- **Set exercise**
In the rows below, from the start through the line containing "genus: Monotropa", substitute "vernacular name" for "common name" and reproduce those lines with everything else unchanged.
----------
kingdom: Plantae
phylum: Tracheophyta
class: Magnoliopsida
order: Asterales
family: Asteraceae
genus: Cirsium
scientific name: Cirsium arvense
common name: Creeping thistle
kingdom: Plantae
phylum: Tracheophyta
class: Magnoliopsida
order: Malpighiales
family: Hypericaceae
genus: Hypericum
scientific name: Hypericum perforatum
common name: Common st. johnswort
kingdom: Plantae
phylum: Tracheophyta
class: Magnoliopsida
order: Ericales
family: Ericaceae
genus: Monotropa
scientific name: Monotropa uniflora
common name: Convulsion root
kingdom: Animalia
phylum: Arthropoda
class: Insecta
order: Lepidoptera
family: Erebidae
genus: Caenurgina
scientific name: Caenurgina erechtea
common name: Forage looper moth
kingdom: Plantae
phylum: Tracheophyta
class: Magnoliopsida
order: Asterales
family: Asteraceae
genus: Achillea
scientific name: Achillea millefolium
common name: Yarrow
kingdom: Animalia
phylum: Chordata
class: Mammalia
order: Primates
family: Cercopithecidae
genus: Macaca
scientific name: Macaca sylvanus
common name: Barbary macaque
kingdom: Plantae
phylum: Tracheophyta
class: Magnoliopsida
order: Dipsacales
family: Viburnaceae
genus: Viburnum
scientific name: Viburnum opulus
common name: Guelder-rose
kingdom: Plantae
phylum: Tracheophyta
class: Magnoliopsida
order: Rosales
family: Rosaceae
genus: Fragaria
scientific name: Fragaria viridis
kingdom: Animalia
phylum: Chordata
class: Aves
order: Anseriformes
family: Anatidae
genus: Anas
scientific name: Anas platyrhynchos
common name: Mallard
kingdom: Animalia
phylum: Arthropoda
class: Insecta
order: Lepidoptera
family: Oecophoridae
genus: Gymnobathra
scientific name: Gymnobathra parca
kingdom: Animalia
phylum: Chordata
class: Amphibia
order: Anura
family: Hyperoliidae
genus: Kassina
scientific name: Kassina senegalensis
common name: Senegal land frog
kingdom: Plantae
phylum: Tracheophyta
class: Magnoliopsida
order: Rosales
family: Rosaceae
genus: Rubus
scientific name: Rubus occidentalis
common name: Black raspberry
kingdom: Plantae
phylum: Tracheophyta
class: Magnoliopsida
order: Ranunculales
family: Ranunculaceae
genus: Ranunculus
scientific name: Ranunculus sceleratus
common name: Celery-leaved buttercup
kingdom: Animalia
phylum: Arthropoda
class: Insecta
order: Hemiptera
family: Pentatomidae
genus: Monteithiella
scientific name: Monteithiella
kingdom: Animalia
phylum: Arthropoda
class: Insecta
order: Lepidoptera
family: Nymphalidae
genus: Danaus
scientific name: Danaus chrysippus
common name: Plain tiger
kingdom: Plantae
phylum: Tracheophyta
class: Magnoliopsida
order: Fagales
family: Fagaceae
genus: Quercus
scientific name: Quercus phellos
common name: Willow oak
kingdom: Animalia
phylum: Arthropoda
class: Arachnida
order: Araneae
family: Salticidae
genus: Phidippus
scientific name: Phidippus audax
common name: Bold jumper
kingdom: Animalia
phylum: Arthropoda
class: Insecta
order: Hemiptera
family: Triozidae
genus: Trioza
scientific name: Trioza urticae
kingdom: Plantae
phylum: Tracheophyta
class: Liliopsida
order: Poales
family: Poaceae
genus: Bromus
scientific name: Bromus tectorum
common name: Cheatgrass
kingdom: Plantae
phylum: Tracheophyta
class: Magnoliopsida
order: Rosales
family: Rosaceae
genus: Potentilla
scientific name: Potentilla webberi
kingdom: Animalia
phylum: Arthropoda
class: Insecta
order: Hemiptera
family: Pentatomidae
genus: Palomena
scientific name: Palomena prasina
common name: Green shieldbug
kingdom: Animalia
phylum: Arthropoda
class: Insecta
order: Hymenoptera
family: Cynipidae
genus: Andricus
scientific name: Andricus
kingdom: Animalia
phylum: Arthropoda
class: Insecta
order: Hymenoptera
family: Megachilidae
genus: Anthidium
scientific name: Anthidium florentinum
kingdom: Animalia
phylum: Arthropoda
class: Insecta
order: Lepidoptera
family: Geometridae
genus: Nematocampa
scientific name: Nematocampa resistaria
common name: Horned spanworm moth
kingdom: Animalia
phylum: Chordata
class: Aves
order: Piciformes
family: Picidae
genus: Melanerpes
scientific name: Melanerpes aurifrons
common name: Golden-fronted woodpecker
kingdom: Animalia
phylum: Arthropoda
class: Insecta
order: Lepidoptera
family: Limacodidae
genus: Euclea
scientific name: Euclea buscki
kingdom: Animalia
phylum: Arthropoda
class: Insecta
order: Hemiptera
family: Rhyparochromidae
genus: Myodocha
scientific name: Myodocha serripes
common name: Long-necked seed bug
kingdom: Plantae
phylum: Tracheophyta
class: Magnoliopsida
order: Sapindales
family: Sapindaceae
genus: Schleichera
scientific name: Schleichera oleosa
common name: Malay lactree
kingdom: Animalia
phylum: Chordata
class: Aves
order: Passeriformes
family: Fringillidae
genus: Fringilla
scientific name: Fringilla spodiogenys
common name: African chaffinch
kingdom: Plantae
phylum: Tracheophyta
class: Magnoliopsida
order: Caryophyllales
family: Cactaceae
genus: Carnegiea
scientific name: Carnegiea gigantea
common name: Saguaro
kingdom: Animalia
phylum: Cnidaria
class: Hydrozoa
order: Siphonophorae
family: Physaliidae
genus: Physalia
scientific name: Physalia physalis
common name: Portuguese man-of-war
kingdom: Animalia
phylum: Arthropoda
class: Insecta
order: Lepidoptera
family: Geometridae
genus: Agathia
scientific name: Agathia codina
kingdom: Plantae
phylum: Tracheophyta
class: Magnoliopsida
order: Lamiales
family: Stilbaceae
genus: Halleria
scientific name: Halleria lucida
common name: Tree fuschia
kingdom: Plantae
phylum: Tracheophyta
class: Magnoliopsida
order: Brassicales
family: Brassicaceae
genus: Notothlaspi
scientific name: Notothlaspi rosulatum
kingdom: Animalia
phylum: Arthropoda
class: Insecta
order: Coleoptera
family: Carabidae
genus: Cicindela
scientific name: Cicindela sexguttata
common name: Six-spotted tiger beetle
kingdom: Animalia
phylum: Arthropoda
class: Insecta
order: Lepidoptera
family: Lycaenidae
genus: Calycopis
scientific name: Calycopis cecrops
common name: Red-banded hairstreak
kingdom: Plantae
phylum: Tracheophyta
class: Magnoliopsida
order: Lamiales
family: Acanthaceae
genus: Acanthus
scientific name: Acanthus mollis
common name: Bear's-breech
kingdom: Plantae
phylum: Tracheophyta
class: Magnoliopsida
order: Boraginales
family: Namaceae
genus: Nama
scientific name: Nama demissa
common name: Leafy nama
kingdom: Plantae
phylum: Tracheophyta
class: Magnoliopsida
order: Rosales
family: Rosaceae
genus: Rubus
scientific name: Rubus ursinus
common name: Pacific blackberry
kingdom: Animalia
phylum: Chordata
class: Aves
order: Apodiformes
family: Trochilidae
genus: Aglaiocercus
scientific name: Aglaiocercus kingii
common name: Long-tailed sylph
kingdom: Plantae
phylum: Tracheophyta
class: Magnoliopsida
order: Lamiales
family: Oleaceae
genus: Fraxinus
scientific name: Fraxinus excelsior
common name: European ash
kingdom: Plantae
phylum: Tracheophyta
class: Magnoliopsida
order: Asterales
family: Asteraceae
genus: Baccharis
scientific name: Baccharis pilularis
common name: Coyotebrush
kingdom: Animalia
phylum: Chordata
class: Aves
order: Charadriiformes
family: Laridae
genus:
----------
- **Complete output**
kingdom: Plantae
phylum: Tracheophyta
class: Magnoliopsida
order: Asterales
family: Asteraceae
genus: Cirsium
scientific name: Cirsium arvense
vernacular name: Creeping thistle
kingdom: Plantae
phylum: Tracheophyta
class: Magnoliopsida
order: Malpighiales
family: Hypericaceae
genus: Hypericum
scientific name: Hypericum perforatum
vernacular name: Common st. johnswort
kingdom: Plantae
phylum: Tracheophyta
class: Magnoliopsida
order: Ericales
family: Ericaceae
genus: Monotropa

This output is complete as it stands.